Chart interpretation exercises
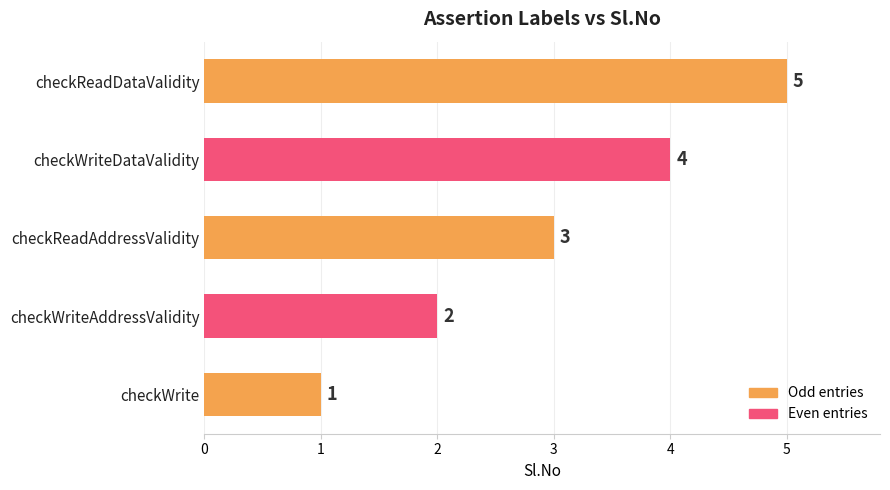

List the labels in order of value, smallest first.

checkWrite, checkWriteAddressValidity, checkReadAddressValidity, checkWriteDataValidity, checkReadDataValidity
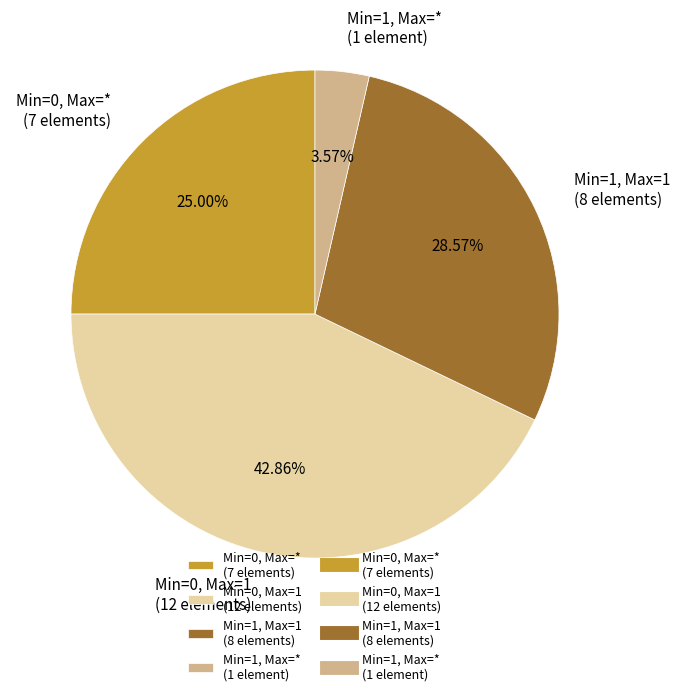

Is the sum of Min=0, Max=* (7 elements) and Min=1, Max=* (1 element) greater than half?

No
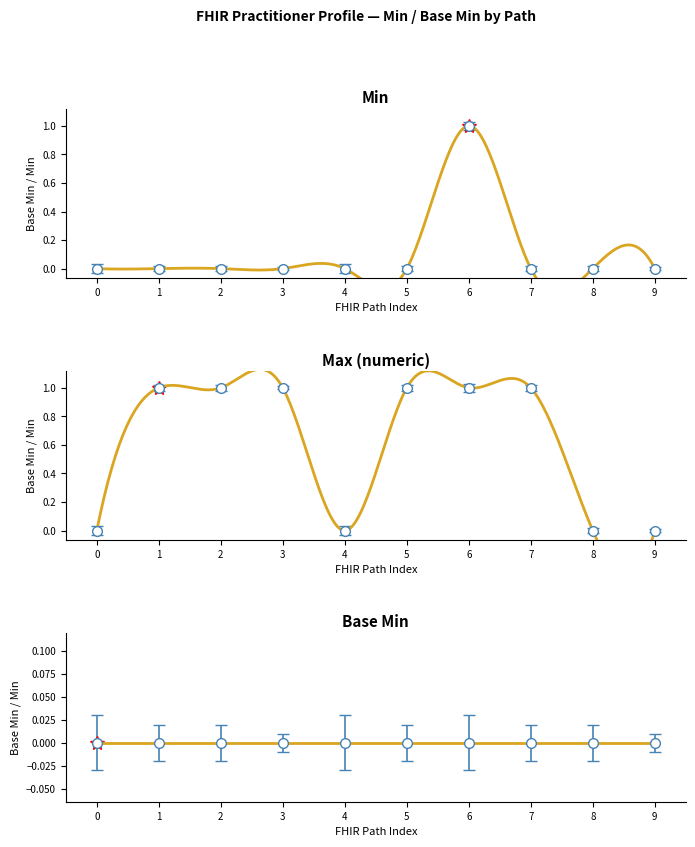

At which category is the sum across all series the highest?

6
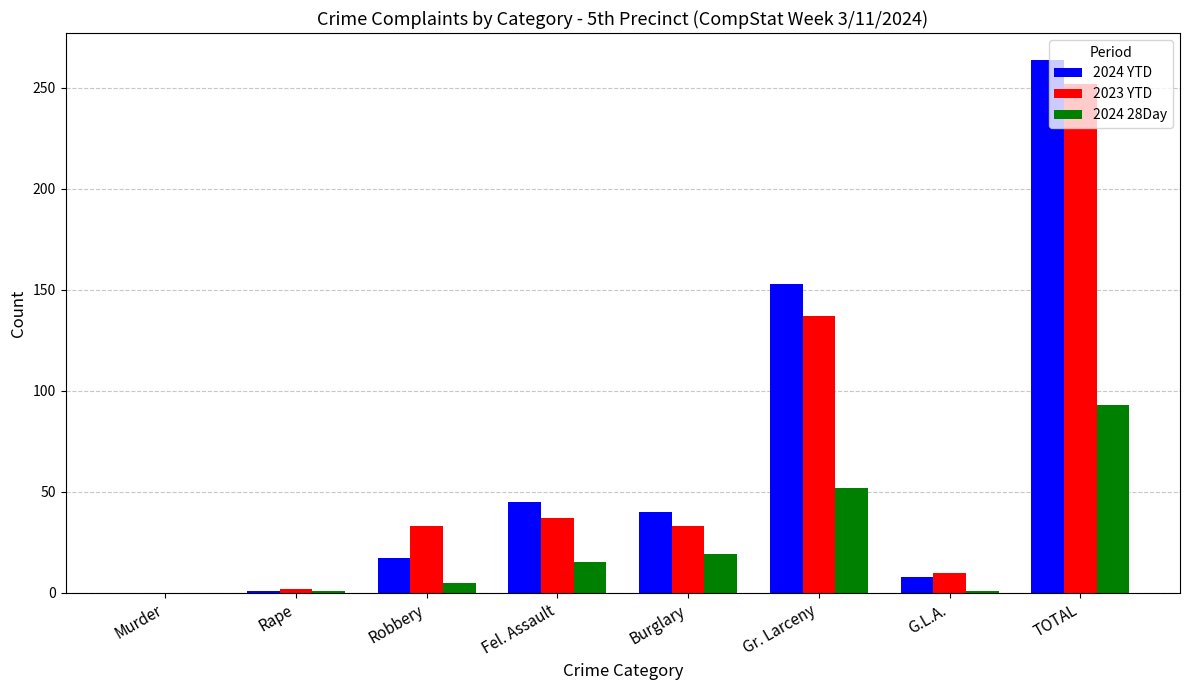

The value of 2024 YTD at Murder is 0. True or false?

True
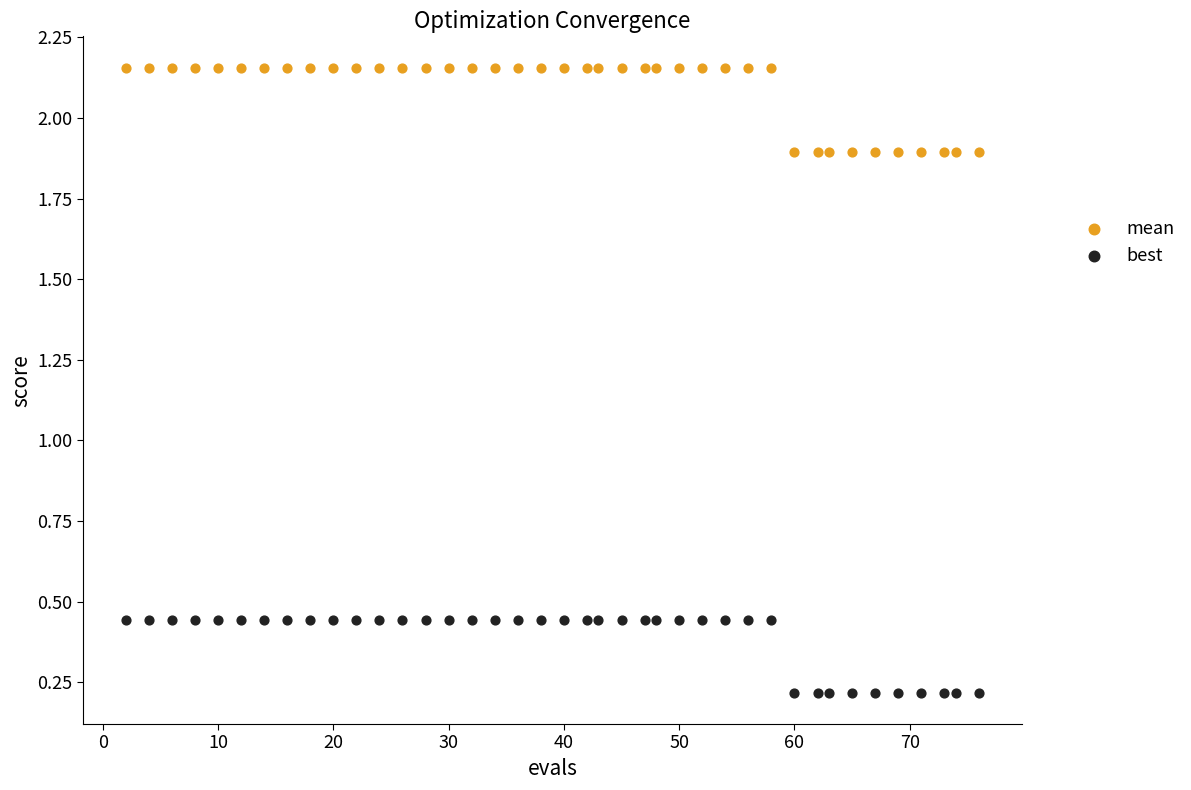

Across all data points, what is the range of Y values (max minus min)?

1.9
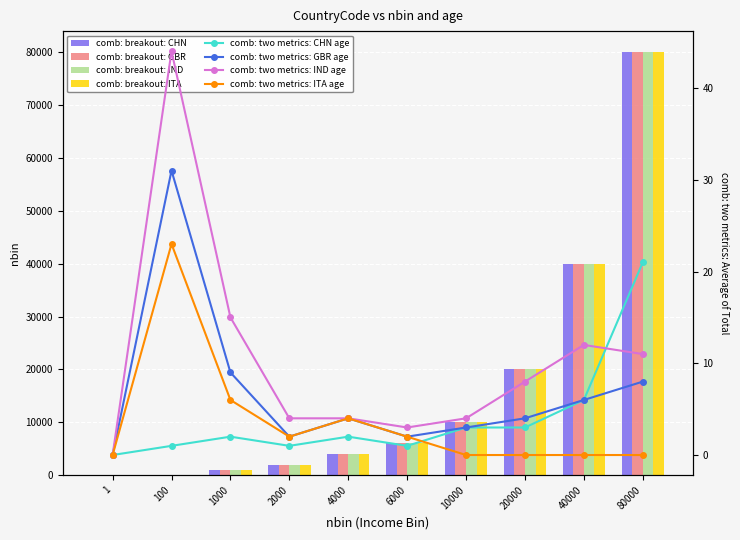

How many groups of bars are there?

10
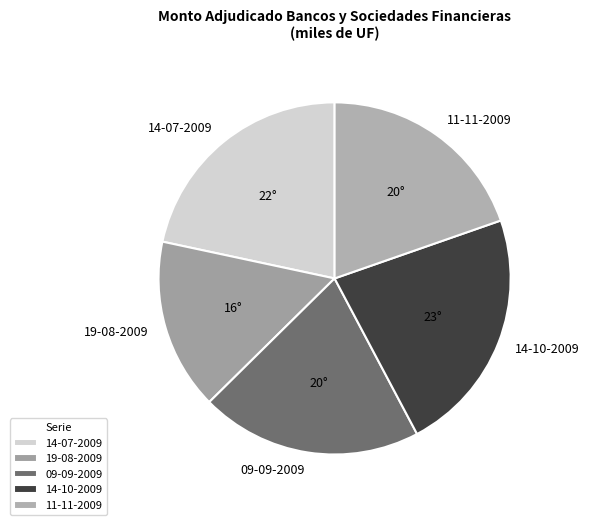

Count the number of slices in the pie.

5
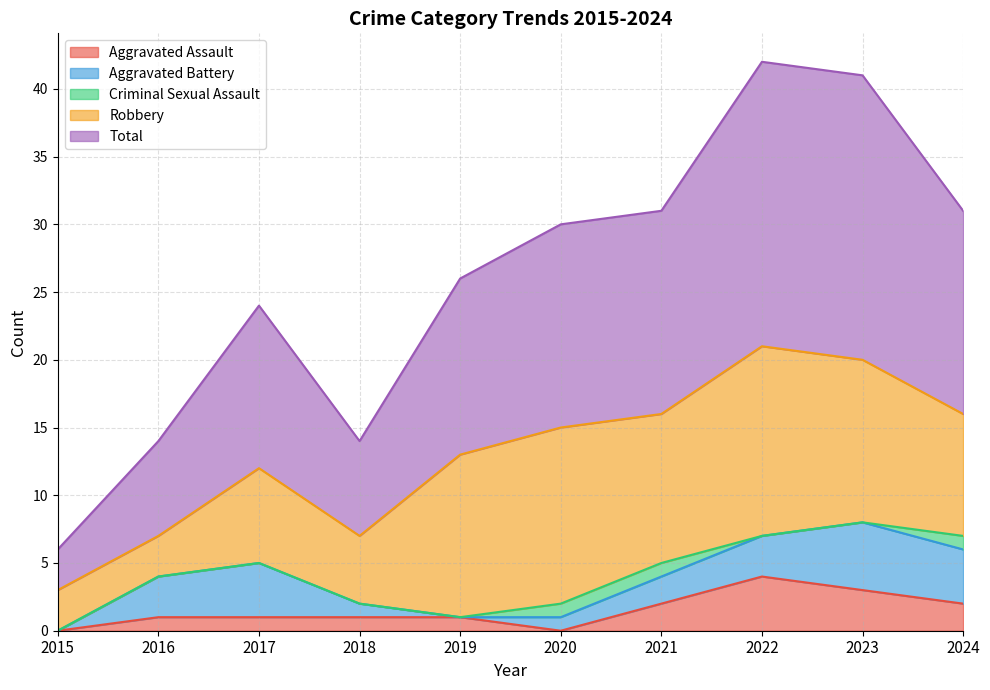

Between 2017 and 2023, which is larger?

2023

_Task instructions_:
Can you write out all the entries above again with "slices" swapped for "wedges", leaving everything else unchanged and omitting the pictures?

_Exercise solution_:
List the labels in order of value, smallest first.

checkWrite, checkWriteAddressValidity, checkReadAddressValidity, checkWriteDataValidity, checkReadDataValidity

Is the sum of Min=0, Max=* (7 elements) and Min=1, Max=* (1 element) greater than half?

No

At which category is the sum across all series the highest?

6

The value of 2024 YTD at Murder is 0. True or false?

True

Across all data points, what is the range of Y values (max minus min)?

1.9

How many groups of bars are there?

10

Count the number of wedges in the pie.

5

Between 2017 and 2023, which is larger?

2023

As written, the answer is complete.